Exercise ->
Exclude every picture. Output verbatim the lines from the one containing "Figure 6: Mean" to the end of the data.

Data provided ->
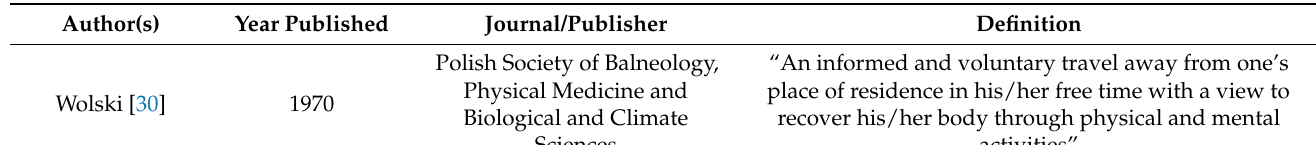
Table 1. Selected definitions of health tourism found in the relevant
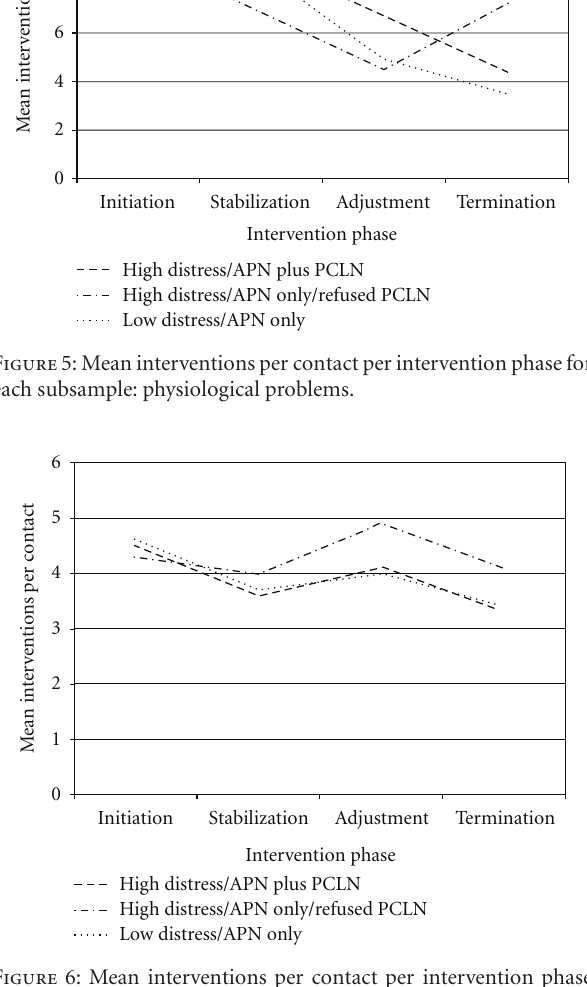
Figure 6: Mean interventions per contact per intervention phase for each subsample: health related behavior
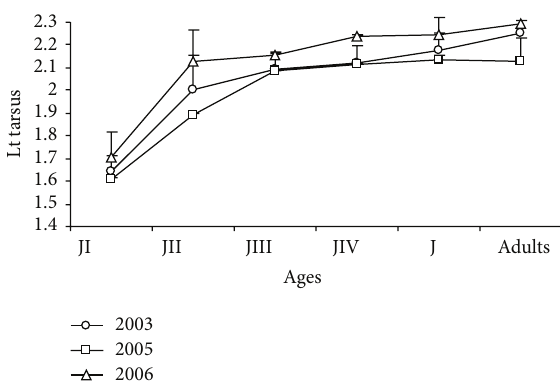
Figure 12: Mean of the tarsus (cm) of Sterna hirundinacea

Task response ->
Figure 6: Mean interventions per contact per intervention phase for each subsample: health related behavior
Figure 12: Mean of the tarsus (cm) of Sterna hirundinacea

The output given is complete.